Despite the general similarities, the European antitrust case is startlingly different from the suit Microsoft faced in the United States. Microsoft's legal challenges mounted quickly 6 years ago and hit a crescendo with Judge Thomas Penfield Jackson's Findings of Fact and, after early settlement attempts failed, his final verdict against the company, in which he recommended that Microsoft be split into two separate companies, one to sell OSs and the other to sell applications. After that decision, however, the government slowly dismantled the US case, which ended with a whimper when Microsoft ultimately settled it in late 2001.
In Europe, the case against Microsoft actually began as two quiet and separate investigations--one regarding server software and the other focused on media players. The EU eventually combined the investigations into one probe, which occurred out of sight of the press. Unlike the high-profile US case, the Europeans went about the business of proving Microsoft's antitrust abuses quietly and without many leaks. Slow-moving and precise, the Commission regulators obviously wanted to avoid their US counterparts' procedural mistakes and present a case that was as clear cut and defensible as possible.
The Commission certainly met that goal, and yesterday's verdict was uniformly met with positive reactions from Microsoft's competitors. "The European Commission has formally declared that Microsoft's media player bundling strategy is illegal and has established the guideposts for future bundling cases," RealNetworks Vice President and General Counsel Bob Kimball noted. A RealNetworks complaint instigated Europe's investigation into Windows Media Player (WMP), according to sources.

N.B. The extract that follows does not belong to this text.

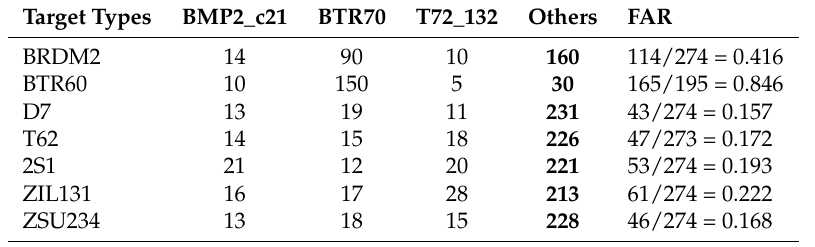
The number of “out-targets” HRRP sequences in the test set = 1838.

"Sun applauds the European Commission's decision in the Microsoft case," said Lee Patch, vice president of legal affairs at Sun Microsystems, the company that instigated the European server-software investigation. "Because the decision is forward looking and covers future product releases, consumers can be confident that other workgroup server suppliers will be able to meet their needs even as Microsoft introduces new products."

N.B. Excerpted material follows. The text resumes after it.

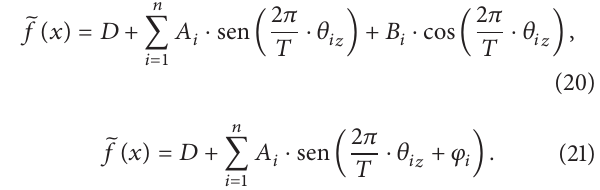
Table 1: Optimization with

Outside of competitive circles, reactions to the verdict were mixed, although Microsoft itself condemned the decision as overly harsh and contradictory to the remedies it faced as a result of its US antitrust settlement. "Every company should have the ability to improve its products to meet the needs of consumers," said Microsoft CEO Steve Ballmer, whose public statements about the European case, frankly, are far more subdued than they were when he discussed the US Department of Justice (DOJ) decision a few years ago.

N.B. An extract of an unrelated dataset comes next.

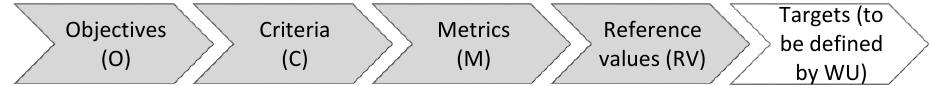
Figure 1. Structure of the PAS.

Many analysts believe, however, that the EU's charges will have little effect on Microsoft's behavior. They might have a point. Despite its protestations, Microsoft already offers versions of Windows that don't contain software bundles, including a unique Windows XP version specifically designed for the Thailand market. "Only time will tell whether the Commission's actions will have the desired effect," admitted Red Hat Senior Vice President, General Counsel, and Secretary Mark H. Webbink, whose company competes with Microsoft. Anyone who lived through the highs and lows of the US antitrust case would be wise to adopt a similar wait-and-see attitude.
So, what happens now? Aside from the possibility of a settlement, Microsoft faces two basic outcomes. First, the company could appeal the case and keep it hung up in European courts for so long that the next Windows version (code-named Longhorn) would ship in the interim. Longhorn will include several recently devised bundled technologies, including a Google-busting search engine that European investigators are just now starting to investigate. Like earlier antitrust cases, however, any postappeal verdict will likely be out of date by the time it happens, and we'll all wonder in 2008 or 2009 what the fuss over media players was about.
Second, the European courts could deny Microsoft an appeal, forcing the company to change its Windows products, at least in Europe, so that they don't include WMP. Doing so isn't a huge hardship, but it would impact the way the company develops future products, including Longhorn. Will Microsoft be forced to change Longhorn if it loses its case in Europe? Microsoft's legal representatives have already admitted that, yes, the company will do so. Whether those changes include removing integrated Internet search capabilities from Longhorn remains to be seen. But what happens if Google also complains about Microsoft's moves in either the United States or in Europe? The sheer weight of these interrelated product-bundling lawsuits will surely affect Microsoft's product planning going forward.
Regardless of the outcome, one fact is clear: Whether through fear of future reprisals or requirements of law, Microsoft's behavior will change further because of the EU antitrust case. Just as a "kinder and gentler" Microsoft emerged, if briefly, after its US antitrust case, I think we can expect to see a more open and competition-agnostic Microsoft emerge from this case, and it would behoove the company to show this new face to the world, effective immediately.